There is one point on which I entirely agree with Ocampo. It is that the Assembly of States Parties to the Rome Statute should remove the restriction in article 15bis(5) that precludes the Court from exercising jurisdiction when the crime of aggression is committed in the territory of a State party. I have already said so many times before now, in speeches and lectures. The politics that produced that provision is highly regrettable, indeed, as it has left the world without a legal framework already in place to bring accountability to bear on the apparent crime of aggression in Ukraine. It is for that reason that the Assembly of State Parties must – I repeat – delete without further delay the restriction in article 15bis(5) of the Rome Statute for future application.
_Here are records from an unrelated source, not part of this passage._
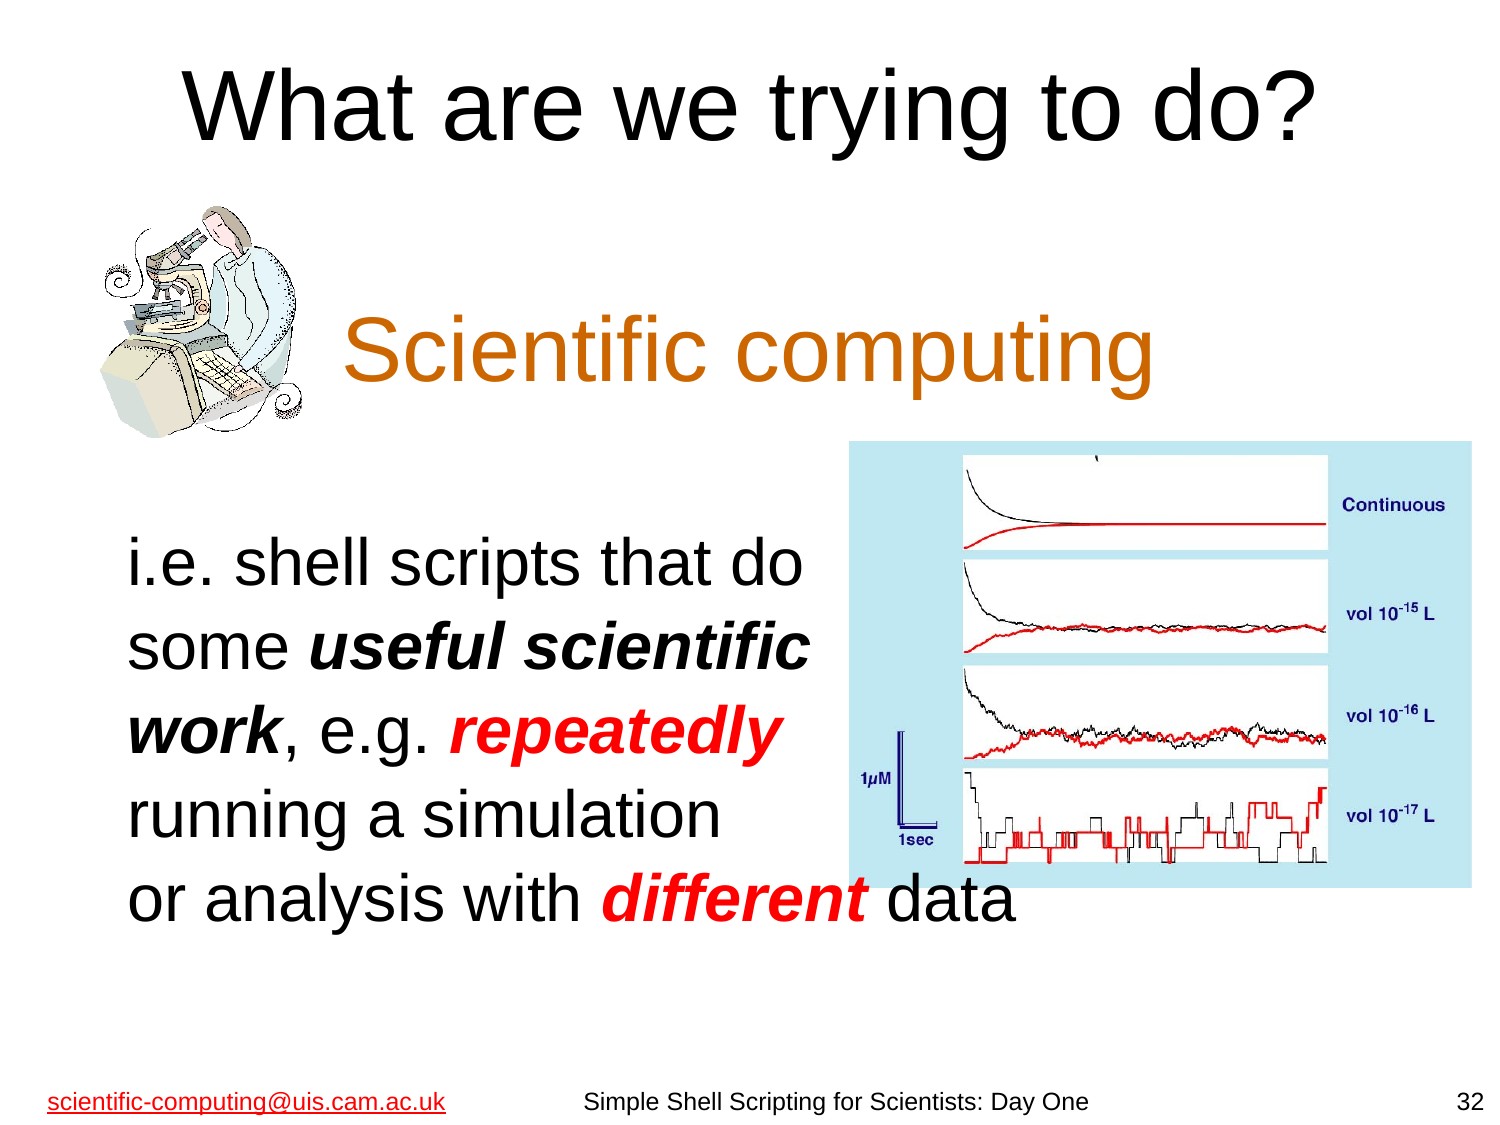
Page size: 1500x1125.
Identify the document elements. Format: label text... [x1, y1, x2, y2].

picture [1388, 441, 1472, 888]
title What are we trying to do? [112, 42, 1388, 170]
list Scientific computing i.e. shell scripts that do some useful scientific work, e.g. repeatedly running a simulation or analysis with different data [112, 299, 1388, 1000]
picture [99, 205, 302, 438]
That said, I could not agree with Ocampo’s primary assertion, which is that to establish the STAU is to “consecrate selective justice.” In my view, the very opposite is true in the long run.
In the minds of many, Ocampo’s argument may seem arresting in the moment. However, taking a long-term view of international law reform, that proposition does not stand the test of time. Indeed, history amply teaches us that lesson. Let us remember that the same arguments were heard in 1945 and the following years, about the establishment of the Nuremberg and Tokyo Tribunals. Those were arguments made by sensible people driven by a certain view of purity of principles – in the moment. But they were unconcerned, or not sufficiently concerned, that their arguments might have – in the moment – resulted in impunity, let alone serious injustice for victims of the grave atrocities that had been committed.
Now looking back, those precedents of 1945 and 1946 – reproached by some then as “flawed” – have been celebrated by most (including Ocampo, I’m sure) as worthy precedents for the ICC and the earlier ad hoc tribunals for Rwanda and the former Yugoslavia.
So, too, it will be for the Special Tribunal for the Crime of Aggression against Ukraine. I strongly support its establishment. Years from now, it would have correctly earned its place as one of the building blocks in the never-ending construction project of international law.